#### What the exercise asks:
In your copy of the data below, reproduce every entry exactly and omit the pictures.

Start of Dataset entries

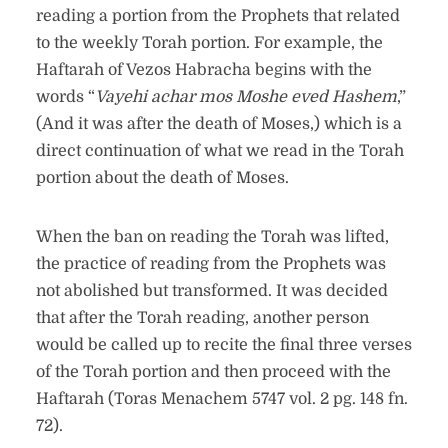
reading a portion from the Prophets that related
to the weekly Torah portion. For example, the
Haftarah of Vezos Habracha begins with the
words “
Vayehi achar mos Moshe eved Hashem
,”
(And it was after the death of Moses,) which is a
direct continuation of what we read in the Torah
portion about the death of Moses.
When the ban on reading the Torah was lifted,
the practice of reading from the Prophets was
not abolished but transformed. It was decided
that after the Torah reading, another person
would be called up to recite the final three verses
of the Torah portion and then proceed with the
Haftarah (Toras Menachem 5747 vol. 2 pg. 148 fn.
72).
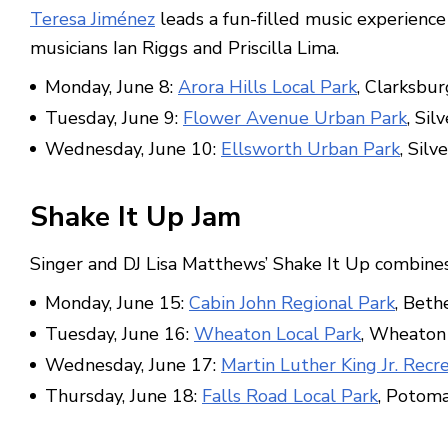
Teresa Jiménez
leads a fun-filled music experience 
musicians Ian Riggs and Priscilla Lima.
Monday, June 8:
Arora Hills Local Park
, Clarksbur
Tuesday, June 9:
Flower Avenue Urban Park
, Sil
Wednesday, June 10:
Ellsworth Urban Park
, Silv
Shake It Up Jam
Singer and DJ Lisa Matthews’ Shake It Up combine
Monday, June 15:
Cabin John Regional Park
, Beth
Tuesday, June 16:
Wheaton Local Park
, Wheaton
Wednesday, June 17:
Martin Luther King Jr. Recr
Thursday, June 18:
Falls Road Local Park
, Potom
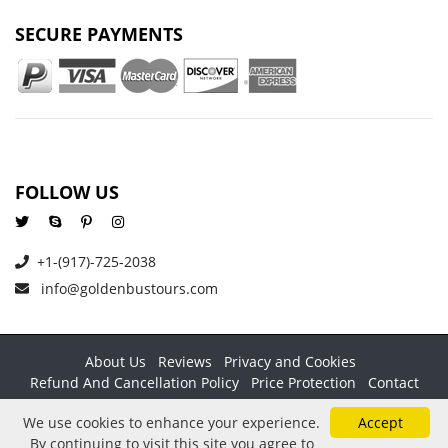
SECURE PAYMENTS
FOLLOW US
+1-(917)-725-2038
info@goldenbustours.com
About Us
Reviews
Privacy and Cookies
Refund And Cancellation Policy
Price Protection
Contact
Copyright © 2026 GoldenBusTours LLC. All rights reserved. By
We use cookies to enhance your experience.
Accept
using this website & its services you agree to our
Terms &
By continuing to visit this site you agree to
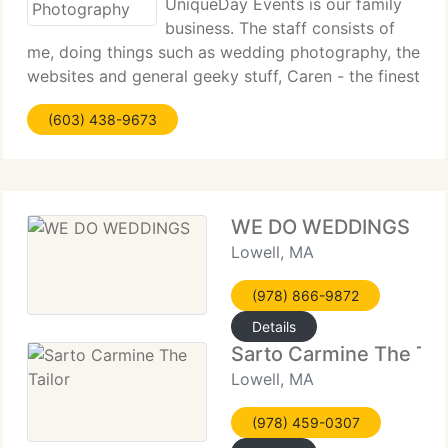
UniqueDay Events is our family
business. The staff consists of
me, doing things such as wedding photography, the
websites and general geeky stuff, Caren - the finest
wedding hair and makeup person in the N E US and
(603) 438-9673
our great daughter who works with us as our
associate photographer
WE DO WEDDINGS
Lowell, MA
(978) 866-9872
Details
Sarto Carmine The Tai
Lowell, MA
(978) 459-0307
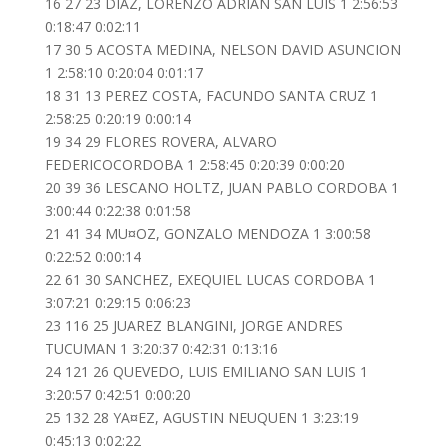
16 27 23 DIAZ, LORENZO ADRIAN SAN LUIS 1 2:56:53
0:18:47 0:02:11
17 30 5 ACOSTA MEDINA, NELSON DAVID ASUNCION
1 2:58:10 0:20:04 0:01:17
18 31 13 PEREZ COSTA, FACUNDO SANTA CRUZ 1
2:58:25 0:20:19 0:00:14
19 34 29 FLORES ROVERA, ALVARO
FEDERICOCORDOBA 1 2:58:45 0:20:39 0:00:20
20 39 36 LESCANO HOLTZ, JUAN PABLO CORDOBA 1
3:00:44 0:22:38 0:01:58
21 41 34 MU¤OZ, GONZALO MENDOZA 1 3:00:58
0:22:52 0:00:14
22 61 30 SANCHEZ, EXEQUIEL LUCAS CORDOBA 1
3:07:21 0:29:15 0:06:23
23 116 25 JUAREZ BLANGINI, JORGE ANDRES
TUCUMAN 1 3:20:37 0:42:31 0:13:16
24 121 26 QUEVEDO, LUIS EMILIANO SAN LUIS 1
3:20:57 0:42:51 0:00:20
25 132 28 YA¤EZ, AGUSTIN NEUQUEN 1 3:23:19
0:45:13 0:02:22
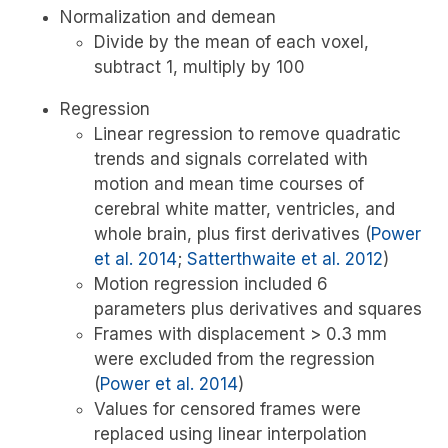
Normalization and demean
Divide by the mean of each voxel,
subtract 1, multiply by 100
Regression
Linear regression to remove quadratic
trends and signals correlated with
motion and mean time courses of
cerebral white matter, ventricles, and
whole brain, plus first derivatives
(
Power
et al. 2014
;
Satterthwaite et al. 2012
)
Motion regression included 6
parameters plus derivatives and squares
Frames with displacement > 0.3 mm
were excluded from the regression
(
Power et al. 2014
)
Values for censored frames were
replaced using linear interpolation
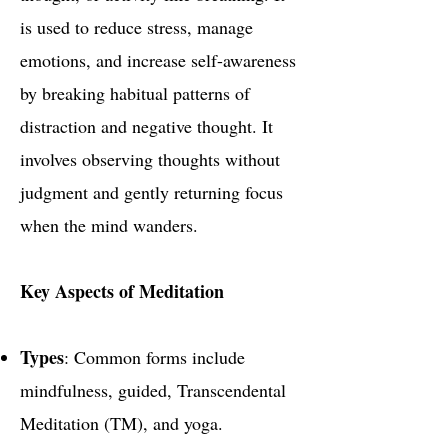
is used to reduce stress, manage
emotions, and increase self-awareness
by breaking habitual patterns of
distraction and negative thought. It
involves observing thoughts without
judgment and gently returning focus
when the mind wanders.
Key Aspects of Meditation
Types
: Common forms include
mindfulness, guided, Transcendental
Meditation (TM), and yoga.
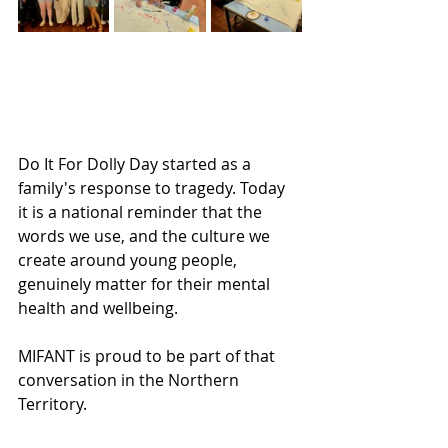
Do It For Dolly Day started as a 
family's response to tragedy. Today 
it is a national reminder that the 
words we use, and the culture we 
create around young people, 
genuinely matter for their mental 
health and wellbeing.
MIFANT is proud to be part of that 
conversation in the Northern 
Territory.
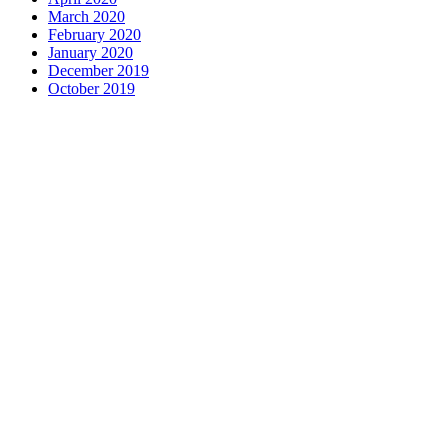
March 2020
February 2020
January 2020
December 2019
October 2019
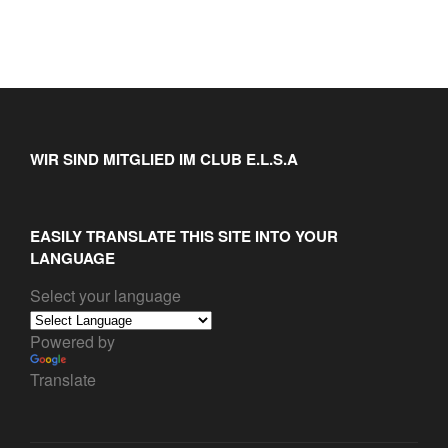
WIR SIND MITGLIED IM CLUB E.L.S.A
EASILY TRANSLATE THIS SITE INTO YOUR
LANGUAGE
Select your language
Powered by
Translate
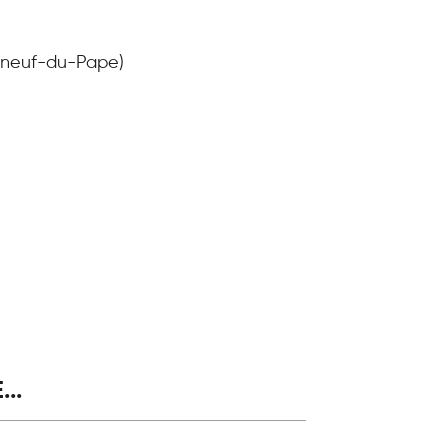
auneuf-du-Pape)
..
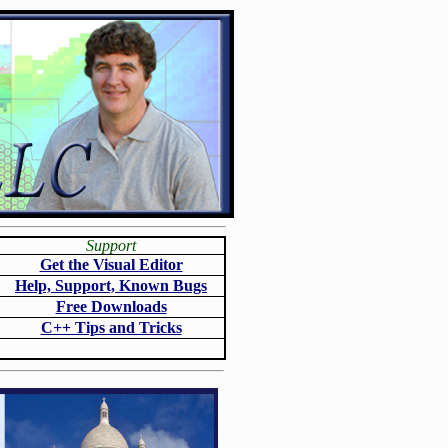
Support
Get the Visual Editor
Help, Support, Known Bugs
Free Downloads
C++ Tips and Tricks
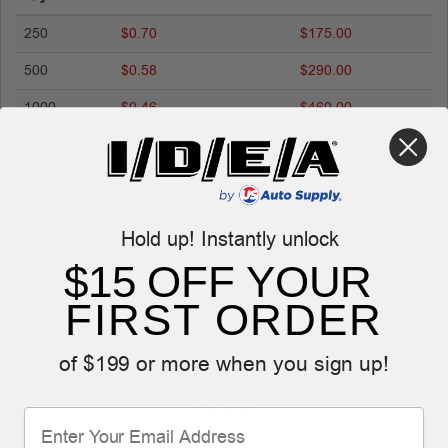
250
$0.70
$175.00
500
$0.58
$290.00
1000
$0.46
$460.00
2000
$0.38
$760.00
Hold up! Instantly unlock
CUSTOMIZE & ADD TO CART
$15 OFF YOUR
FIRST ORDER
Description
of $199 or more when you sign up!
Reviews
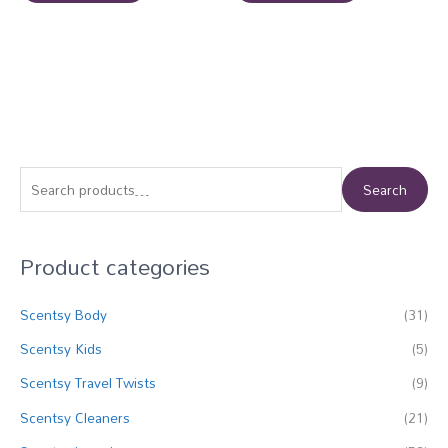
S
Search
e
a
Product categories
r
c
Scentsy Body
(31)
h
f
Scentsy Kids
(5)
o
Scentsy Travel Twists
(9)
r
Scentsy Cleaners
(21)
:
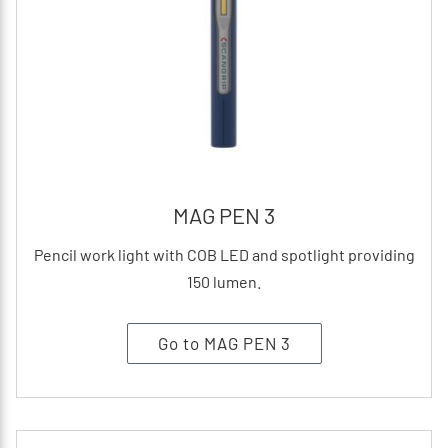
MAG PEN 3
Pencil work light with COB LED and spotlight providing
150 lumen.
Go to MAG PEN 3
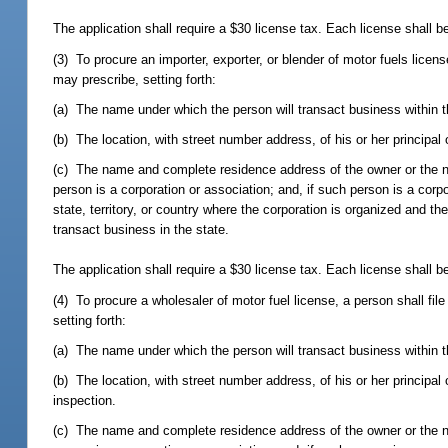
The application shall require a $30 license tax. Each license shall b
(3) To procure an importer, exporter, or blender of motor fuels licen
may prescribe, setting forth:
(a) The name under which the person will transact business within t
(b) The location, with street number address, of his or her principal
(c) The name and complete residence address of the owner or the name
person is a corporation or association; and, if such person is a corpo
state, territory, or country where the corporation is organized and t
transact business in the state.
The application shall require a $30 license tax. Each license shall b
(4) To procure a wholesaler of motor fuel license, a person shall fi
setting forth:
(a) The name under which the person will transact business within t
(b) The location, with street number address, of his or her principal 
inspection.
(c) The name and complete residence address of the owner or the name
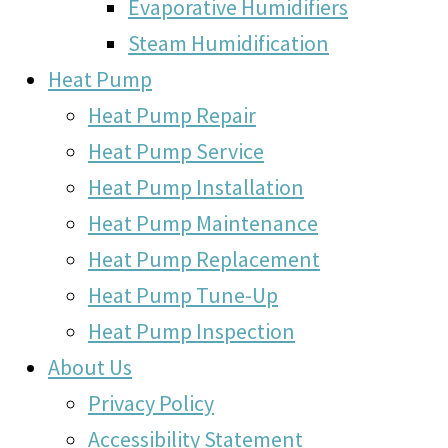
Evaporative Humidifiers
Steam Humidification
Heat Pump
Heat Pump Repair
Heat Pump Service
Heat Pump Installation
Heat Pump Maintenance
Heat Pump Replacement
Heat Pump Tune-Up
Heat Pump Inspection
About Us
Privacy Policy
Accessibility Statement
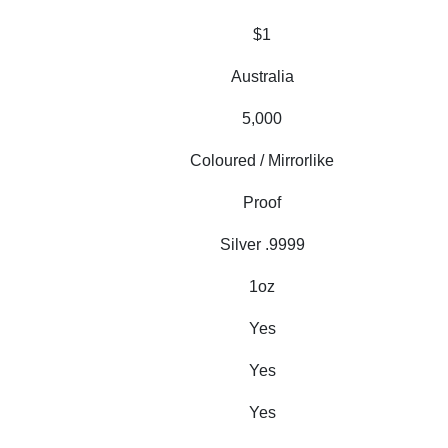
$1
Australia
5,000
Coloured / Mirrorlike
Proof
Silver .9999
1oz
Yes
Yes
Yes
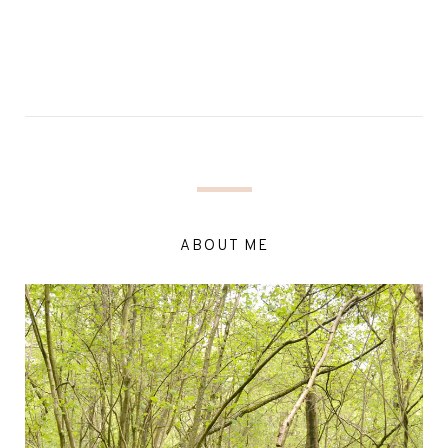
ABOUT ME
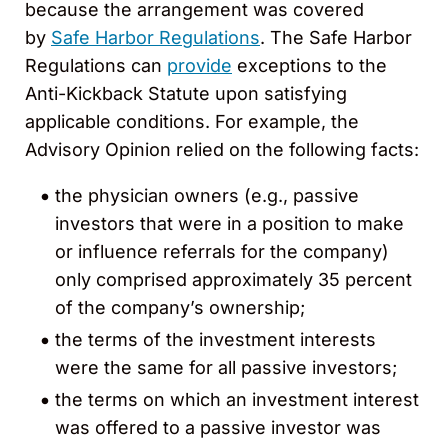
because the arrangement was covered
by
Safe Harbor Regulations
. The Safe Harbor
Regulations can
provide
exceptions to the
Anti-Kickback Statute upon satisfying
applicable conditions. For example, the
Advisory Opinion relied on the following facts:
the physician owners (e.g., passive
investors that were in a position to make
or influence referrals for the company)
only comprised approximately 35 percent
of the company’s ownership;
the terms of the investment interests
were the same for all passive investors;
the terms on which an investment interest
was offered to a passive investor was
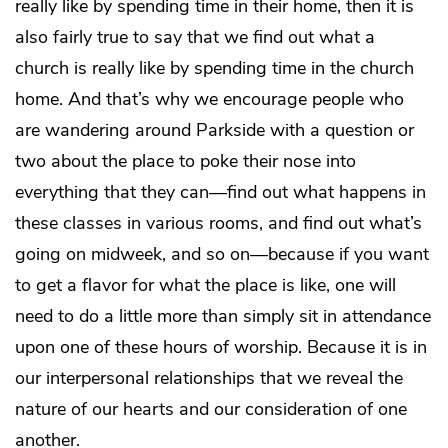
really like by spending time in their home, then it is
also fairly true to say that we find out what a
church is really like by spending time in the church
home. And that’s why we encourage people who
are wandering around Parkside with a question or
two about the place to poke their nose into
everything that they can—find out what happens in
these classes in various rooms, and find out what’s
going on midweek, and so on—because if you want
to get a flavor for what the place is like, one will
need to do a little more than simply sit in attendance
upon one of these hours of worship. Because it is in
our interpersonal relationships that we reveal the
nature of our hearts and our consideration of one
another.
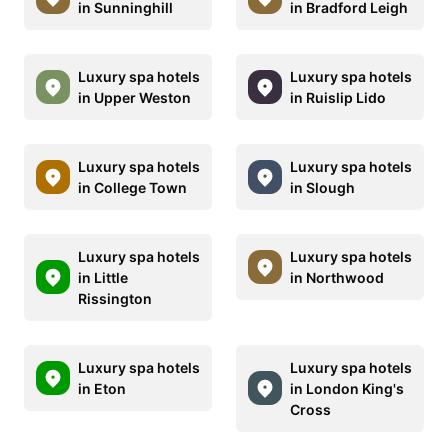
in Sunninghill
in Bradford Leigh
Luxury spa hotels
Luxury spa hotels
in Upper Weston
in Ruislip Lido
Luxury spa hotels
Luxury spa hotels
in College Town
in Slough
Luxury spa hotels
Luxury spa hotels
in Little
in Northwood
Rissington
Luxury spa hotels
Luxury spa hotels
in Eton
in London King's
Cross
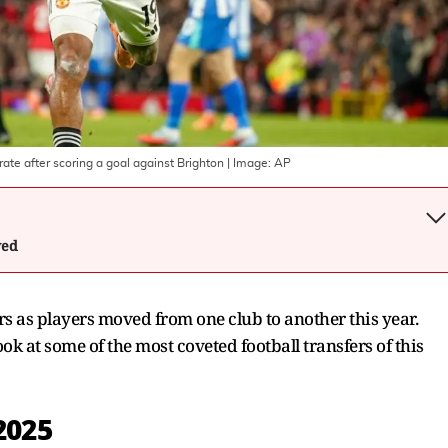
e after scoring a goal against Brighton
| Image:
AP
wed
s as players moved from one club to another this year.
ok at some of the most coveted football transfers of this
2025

End of Dataset entries

#### Answer for this exercise:
reading a portion from the Prophets that related
to the weekly Torah portion. For example, the
Haftarah of Vezos Habracha begins with the
words “
Vayehi achar mos Moshe eved Hashem
,”
(And it was after the death of Moses,) which is a
direct continuation of what we read in the Torah
portion about the death of Moses.
When the ban on reading the Torah was lifted,
the practice of reading from the Prophets was
not abolished but transformed. It was decided
that after the Torah reading, another person
would be called up to recite the final three verses
of the Torah portion and then proceed with the
Haftarah (Toras Menachem 5747 vol. 2 pg. 148 fn.
72).
Teresa Jiménez
leads a fun-filled music experience 
musicians Ian Riggs and Priscilla Lima.
Monday, June 8:
Arora Hills Local Park
, Clarksbur
Tuesday, June 9:
Flower Avenue Urban Park
, Sil
Wednesday, June 10:
Ellsworth Urban Park
, Silv
Shake It Up Jam
Singer and DJ Lisa Matthews’ Shake It Up combine
Monday, June 15:
Cabin John Regional Park
, Beth
Tuesday, June 16:
Wheaton Local Park
, Wheaton
Wednesday, June 17:
Martin Luther King Jr. Recr
Thursday, June 18:
Falls Road Local Park
, Potom
SECURE PAYMENTS
FOLLOW US
+1-(917)-725-2038
info@goldenbustours.com
About Us
Reviews
Privacy and Cookies
Refund And Cancellation Policy
Price Protection
Contact
Copyright © 2026 GoldenBusTours LLC. All rights reserved. By
We use cookies to enhance your experience.
Accept
using this website & its services you agree to our
Terms &
By continuing to visit this site you agree to
UniqueDay Events is our family
business. The staff consists of
me, doing things such as wedding photography, the
websites and general geeky stuff, Caren - the finest
wedding hair and makeup person in the N E US and
(603) 438-9673
our great daughter who works with us as our
associate photographer
WE DO WEDDINGS
Lowell, MA
(978) 866-9872
Details
Sarto Carmine The Tai
Lowell, MA
(978) 459-0307
16 27 23 DIAZ, LORENZO ADRIAN SAN LUIS 1 2:56:53
0:18:47 0:02:11
17 30 5 ACOSTA MEDINA, NELSON DAVID ASUNCION
1 2:58:10 0:20:04 0:01:17
18 31 13 PEREZ COSTA, FACUNDO SANTA CRUZ 1
2:58:25 0:20:19 0:00:14
19 34 29 FLORES ROVERA, ALVARO
FEDERICOCORDOBA 1 2:58:45 0:20:39 0:00:20
20 39 36 LESCANO HOLTZ, JUAN PABLO CORDOBA 1
3:00:44 0:22:38 0:01:58
21 41 34 MU¤OZ, GONZALO MENDOZA 1 3:00:58
0:22:52 0:00:14
22 61 30 SANCHEZ, EXEQUIEL LUCAS CORDOBA 1
3:07:21 0:29:15 0:06:23
23 116 25 JUAREZ BLANGINI, JORGE ANDRES
TUCUMAN 1 3:20:37 0:42:31 0:13:16
24 121 26 QUEVEDO, LUIS EMILIANO SAN LUIS 1
3:20:57 0:42:51 0:00:20
25 132 28 YA¤EZ, AGUSTIN NEUQUEN 1 3:23:19
0:45:13 0:02:22
Normalization and demean
Divide by the mean of each voxel,
subtract 1, multiply by 100
Regression
Linear regression to remove quadratic
trends and signals correlated with
motion and mean time courses of
cerebral white matter, ventricles, and
whole brain, plus first derivatives
(
Power
et al. 2014
;
Satterthwaite et al. 2012
)
Motion regression included 6
parameters plus derivatives and squares
Frames with displacement > 0.3 mm
were excluded from the regression
(
Power et al. 2014
)
Values for censored frames were
replaced using linear interpolation
is used to reduce stress, manage
emotions, and increase self-awareness
by breaking habitual patterns of
distraction and negative thought. It
involves observing thoughts without
judgment and gently returning focus
when the mind wanders.
Key Aspects of Meditation
Types
: Common forms include
mindfulness, guided, Transcendental
Meditation (TM), and yoga.
Do It For Dolly Day started as a 
family's response to tragedy. Today 
it is a national reminder that the 
words we use, and the culture we 
create around young people, 
genuinely matter for their mental 
health and wellbeing.
MIFANT is proud to be part of that 
conversation in the Northern 
Territory.
March 2020
February 2020
January 2020
December 2019
October 2019
WIR SIND MITGLIED IM CLUB E.L.S.A
EASILY TRANSLATE THIS SITE INTO YOUR
LANGUAGE
Select your language
Powered by
Translate
auneuf-du-Pape)
..
Support
Get the Visual Editor
Help, Support, Known Bugs
Free Downloads
C++ Tips and Tricks
250
$0.70
$175.00
500
$0.58
$290.00
1000
$0.46
$460.00
2000
$0.38
$760.00
Hold up! Instantly unlock
CUSTOMIZE & ADD TO CART
$15 OFF YOUR
FIRST ORDER
Description
of $199 or more when you sign up!
Reviews
S
Search
e
a
Product categories
r
c
Scentsy Body
(31)
h
f
Scentsy Kids
(5)
o
Scentsy Travel Twists
(9)
r
Scentsy Cleaners
(21)
:
MAG PEN 3
Pencil work light with COB LED and spotlight providing
150 lumen.
Go to MAG PEN 3
The application shall require a $30 license tax. Each license shall b
(3) To procure an importer, exporter, or blender of motor fuels licen
may prescribe, setting forth:
(a) The name under which the person will transact business within t
(b) The location, with street number address, of his or her principal
(c) The name and complete residence address of the owner or the name
person is a corporation or association; and, if such person is a corpo
state, territory, or country where the corporation is organized and t
transact business in the state.
The application shall require a $30 license tax. Each license shall b
(4) To procure a wholesaler of motor fuel license, a person shall fi
setting forth:
(a) The name under which the person will transact business within t
(b) The location, with street number address, of his or her principal 
inspection.
(c) The name and complete residence address of the owner or the name
Evaporative Humidifiers
Steam Humidification
Heat Pump
Heat Pump Repair
Heat Pump Service
Heat Pump Installation
Heat Pump Maintenance
Heat Pump Replacement
Heat Pump Tune-Up
Heat Pump Inspection
About Us
Privacy Policy
Accessibility Statement
$1
Australia
5,000
Coloured / Mirrorlike
Proof
Silver .9999
1oz
Yes
Yes
Yes
ABOUT ME
because the arrangement was covered
by
Safe Harbor Regulations
. The Safe Harbor
Regulations can
provide
exceptions to the
Anti-Kickback Statute upon satisfying
applicable conditions. For example, the
Advisory Opinion relied on the following facts:
the physician owners (e.g., passive
investors that were in a position to make
or influence referrals for the company)
only comprised approximately 35 percent
of the company’s ownership;
the terms of the investment interests
were the same for all passive investors;
the terms on which an investment interest
was offered to a passive investor was
really like by spending time in their home, then it is
also fairly true to say that we find out what a
church is really like by spending time in the church
home. And that’s why we encourage people who
are wandering around Parkside with a question or
two about the place to poke their nose into
everything that they can—find out what happens in
these classes in various rooms, and find out what’s
going on midweek, and so on—because if you want
to get a flavor for what the place is like, one will
need to do a little more than simply sit in attendance
upon one of these hours of worship. Because it is in
our interpersonal relationships that we reveal the
nature of our hearts and our consideration of one
another.
in Sunninghill
in Bradford Leigh
Luxury spa hotels
Luxury spa hotels
in Upper Weston
in Ruislip Lido
Luxury spa hotels
Luxury spa hotels
in College Town
in Slough
Luxury spa hotels
Luxury spa hotels
in Little
in Northwood
Rissington
Luxury spa hotels
Luxury spa hotels
in Eton
in London King's
Cross
e after scoring a goal against Brighton
| Image:
AP
wed
s as players moved from one club to another this year.
ok at some of the most coveted football transfers of this
2025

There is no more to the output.